Please substitute "balanceamento" for "alinhamento" in every one of the records and leave the rest of the text unchanged.
==== MATERIAL TO PROCESS ====
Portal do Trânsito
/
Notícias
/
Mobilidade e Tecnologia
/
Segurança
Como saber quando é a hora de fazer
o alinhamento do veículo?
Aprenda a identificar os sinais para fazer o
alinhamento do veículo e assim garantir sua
====
> [ANSWER SECTION]:
Portal do Trânsito
/
Notícias
/
Mobilidade e Tecnologia
/
Segurança
Como saber quando é a hora de fazer
o balanceamento do veículo?
Aprenda a identificar os sinais para fazer o
balanceamento do veículo e assim garantir sua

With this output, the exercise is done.